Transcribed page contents
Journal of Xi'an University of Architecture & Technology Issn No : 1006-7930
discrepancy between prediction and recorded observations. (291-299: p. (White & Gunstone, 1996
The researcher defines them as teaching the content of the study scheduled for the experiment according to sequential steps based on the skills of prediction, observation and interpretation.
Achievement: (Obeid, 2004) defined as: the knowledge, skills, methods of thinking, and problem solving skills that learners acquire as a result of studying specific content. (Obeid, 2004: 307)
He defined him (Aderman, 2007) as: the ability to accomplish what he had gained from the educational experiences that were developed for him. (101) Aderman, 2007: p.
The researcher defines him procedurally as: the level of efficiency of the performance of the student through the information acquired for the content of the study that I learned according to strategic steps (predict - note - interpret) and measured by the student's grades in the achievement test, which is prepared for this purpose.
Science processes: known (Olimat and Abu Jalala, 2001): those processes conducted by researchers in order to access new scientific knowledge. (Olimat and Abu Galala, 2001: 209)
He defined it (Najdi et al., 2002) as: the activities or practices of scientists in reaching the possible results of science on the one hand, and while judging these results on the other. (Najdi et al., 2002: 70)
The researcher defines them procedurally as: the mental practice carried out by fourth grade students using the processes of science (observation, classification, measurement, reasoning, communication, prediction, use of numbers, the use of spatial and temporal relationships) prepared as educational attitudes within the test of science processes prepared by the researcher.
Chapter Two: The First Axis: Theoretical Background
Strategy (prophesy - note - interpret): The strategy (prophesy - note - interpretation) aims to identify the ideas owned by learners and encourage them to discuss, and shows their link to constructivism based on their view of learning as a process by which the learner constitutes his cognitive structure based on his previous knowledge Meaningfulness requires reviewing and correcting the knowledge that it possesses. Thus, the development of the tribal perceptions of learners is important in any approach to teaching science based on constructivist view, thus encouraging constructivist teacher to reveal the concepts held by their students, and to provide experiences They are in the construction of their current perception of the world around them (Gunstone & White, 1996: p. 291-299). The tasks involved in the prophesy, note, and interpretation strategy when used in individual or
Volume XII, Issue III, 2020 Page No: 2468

**About this exercise:** Please restate every record shown above, word for word.

**Task output:**
Journal of Xi'an University of Architecture & Technology Issn No : 1006-7930
discrepancy between prediction and recorded observations. (291-299: p. (White & Gunstone, 1996
The researcher defines them as teaching the content of the study scheduled for the experiment according to sequential steps based on the skills of prediction, observation and interpretation.
Achievement: (Obeid, 2004) defined as: the knowledge, skills, methods of thinking, and problem solving skills that learners acquire as a result of studying specific content. (Obeid, 2004: 307)
He defined him (Aderman, 2007) as: the ability to accomplish what he had gained from the educational experiences that were developed for him. (101) Aderman, 2007: p.
The researcher defines him procedurally as: the level of efficiency of the performance of the student through the information acquired for the content of the study that I learned according to strategic steps (predict - note - interpret) and measured by the student's grades in the achievement test, which is prepared for this purpose.
Science processes: known (Olimat and Abu Jalala, 2001): those processes conducted by researchers in order to access new scientific knowledge. (Olimat and Abu Galala, 2001: 209)
He defined it (Najdi et al., 2002) as: the activities or practices of scientists in reaching the possible results of science on the one hand, and while judging these results on the other. (Najdi et al., 2002: 70)
The researcher defines them procedurally as: the mental practice carried out by fourth grade students using the processes of science (observation, classification, measurement, reasoning, communication, prediction, use of numbers, the use of spatial and temporal relationships) prepared as educational attitudes within the test of science processes prepared by the researcher.
Chapter Two: The First Axis: Theoretical Background
Strategy (prophesy - note - interpret): The strategy (prophesy - note - interpretation) aims to identify the ideas owned by learners and encourage them to discuss, and shows their link to constructivism based on their view of learning as a process by which the learner constitutes his cognitive structure based on his previous knowledge Meaningfulness requires reviewing and correcting the knowledge that it possesses. Thus, the development of the tribal perceptions of learners is important in any approach to teaching science based on constructivist view, thus encouraging constructivist teacher to reveal the concepts held by their students, and to provide experiences They are in the construction of their current perception of the world around them (Gunstone & White, 1996: p. 291-299). The tasks involved in the prophesy, note, and interpretation strategy when used in individual or
Volume XII, Issue III, 2020 Page No: 2468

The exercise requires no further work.